60. Arequipa III: DRAFT – skip this post unless you are following the entire journey
I’m glad to be back in Arequipa, but sorry to be leaving Perú.
My plan is to clear out the flat then drive fairly rapidly toward Lima, and sell the car there. It’s suddenly a crowded schedule, because I’ve a lot to do to close up the flat, but must leave a reasonable window of time in Lima to sell the car and take car of a few other errands.
Alone again, I’m relaxed. But the fates conspire. The car isn’t working, and several visits to a couple of garages seem for a long time to result in no improvement, but then do.
The next problem is that I should have followed my instinct in Puerto Maldonado and gotten a couple more words (“or his designee”) inserted into the document by which Ragna signed over any rights to the car. I could sell it — but I cannot leave it with Aurelio or my friend in Lima to sell it for me.
I decide simply to transfer the car to my landlord and friend, Aurelio, who will sell it when he can, and send me my share, or decide to keep it, and send me a certain amount. On balance, I will lose a couple of thousand from what I paid for the car, but I got six months’ hard driving out of it. Six times the loss wouldn’t have been enough to rent a car for the time I’ve been in Perú, and the car has given me flexibility and some unusual experiences and pictures. I wouldn’t care to trade those in (with the exception of that afternoon in Tacna!) for a bit more money.
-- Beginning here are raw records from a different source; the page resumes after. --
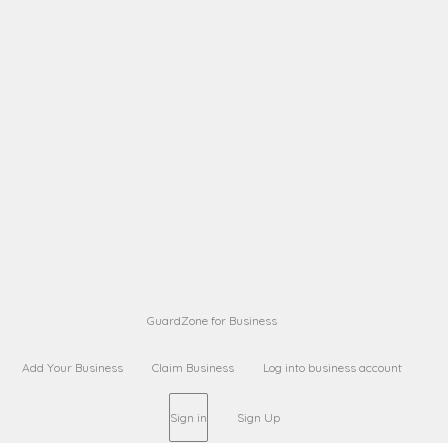
A B
Request on next security business name
on
from a
Sara Sara
Request on Superior Guard from
on
Sara
Maria Sorenson
Request on Superior Guard
on
from Sara
GuardZone for Business
Add Your Business
Claim Business
Log into business account
Sign in
Sign Up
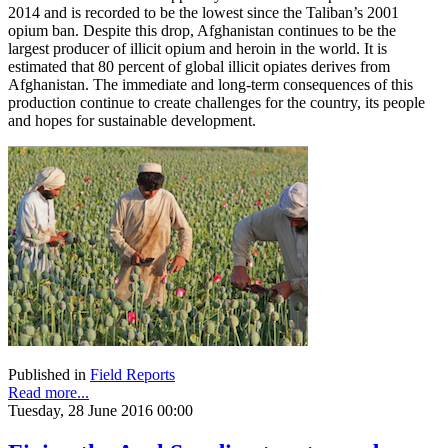
2014 and is recorded to be the lowest since the Taliban’s 2001
opium ban. Despite this drop, Afghanistan continues to be the
largest producer of illicit opium and heroin in the world. It is
estimated that 80 percent of global illicit opiates derives from
Afghanistan. The immediate and long-term consequences of this
production continue to create challenges for the country, its people
and hopes for sustainable development.
Published in
Field Reports
Read more...
Tuesday, 28 June 2016 00:00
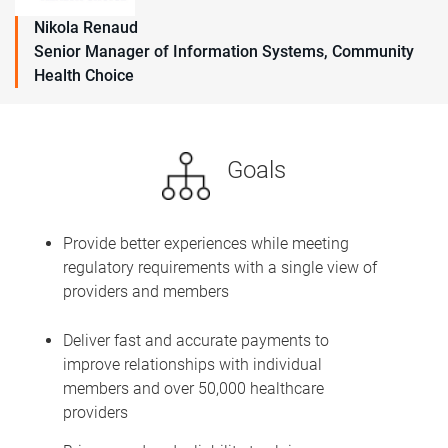
Nikola Renaud
Senior Manager of Information Systems, Community
Health Choice
Goals
Provide better experiences while meeting
regulatory requirements with a single view of
providers and members
Deliver fast and accurate payments to
improve relationships with individual
members and over 50,000 healthcare
providers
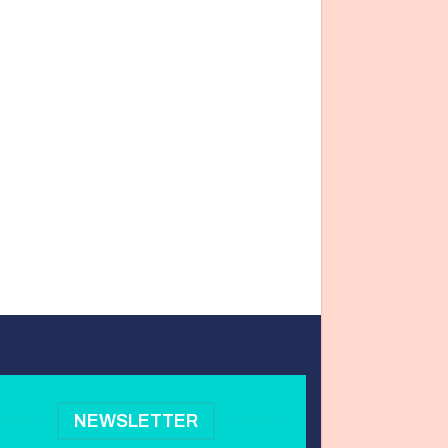
NEWSLETTER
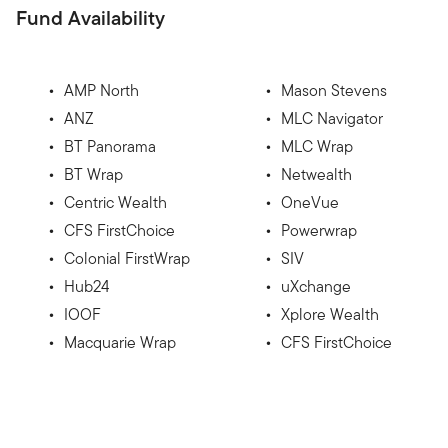
Fund Availability
AMP North
Mason Stevens
ANZ
MLC Navigator
BT Panorama
MLC Wrap
BT Wrap
Netwealth
Centric Wealth
OneVue
CFS FirstChoice
Powerwrap
Colonial FirstWrap
SIV
Hub24
uXchange
IOOF
Xplore Wealth
Macquarie Wrap
CFS FirstChoice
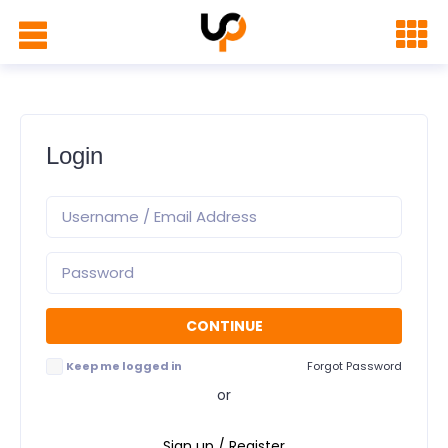
Login
Keep me logged in
Forgot Password
or
Sign up / Register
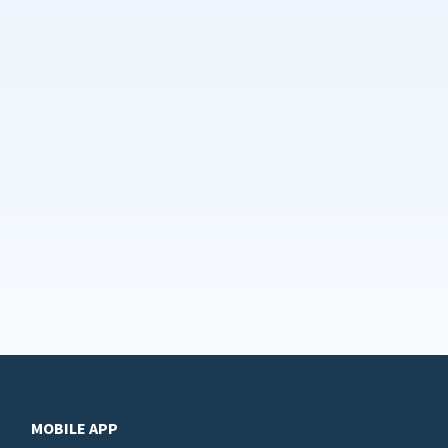
MOBILE APP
The deal with Aurelio places a great deal of trust in him. I have no legal redress if he sells the car and keeps the proceeds. He won’t. Still, both of us know that most people wouldn’t trust most other people with that kind of money, and the knowledge contributes to strengthening our friendship. (I’m writing this in a good while after the fact. He did everything he was supposed to do, without the least problem.) That I spend a lot of time with him and his wife, Andrea, and that they help me with the onerous task of sending off a bunch of Ragna’s stuff to Iceland, further cements the friendship. I’ll long treaure the time we spent together — eating, drinking, laughing; meeting their children and soon-to-be son-in-law; having them teach me how to make some Peruvian foods or drinks, which I then neglect to write into this blog; learning better each other’s language, in “language exchange,” and working through the bureaucratic hassles involved in selling the car and shipping things to Iceland. They’re good people.
Finally I leave. Aurelio and Andrea drive me to the airport. After I’ve checked my bags, they stay and have coffee with me in the little airport restaurant. I feel sad to leave Perú, but also sad to leave them. We’ve become close during the past months, and particularly close during recent days, and sitting in the airport restaurant until it’s time for me to go through security feels as if we are family. I will miss them.
Or, as I put it moments later, in my notebook:
Gee, it’s “Columbus Day” — and I’m sitting in the Arequipa airport waiting to fly to Lima — and from there, in a few days, to the U.S. My friends have brought me to the airport, and seen me to the security gate, with more love than I deserve. I am alone.
Cleaning out and leaving the apartment was a bittersweet experience. I liked it there. Space and solitude, and few distractions. Not that I made the best of it.
After a few days in Lima, I’ll be back in the U.S. I hope to return to Perú soon.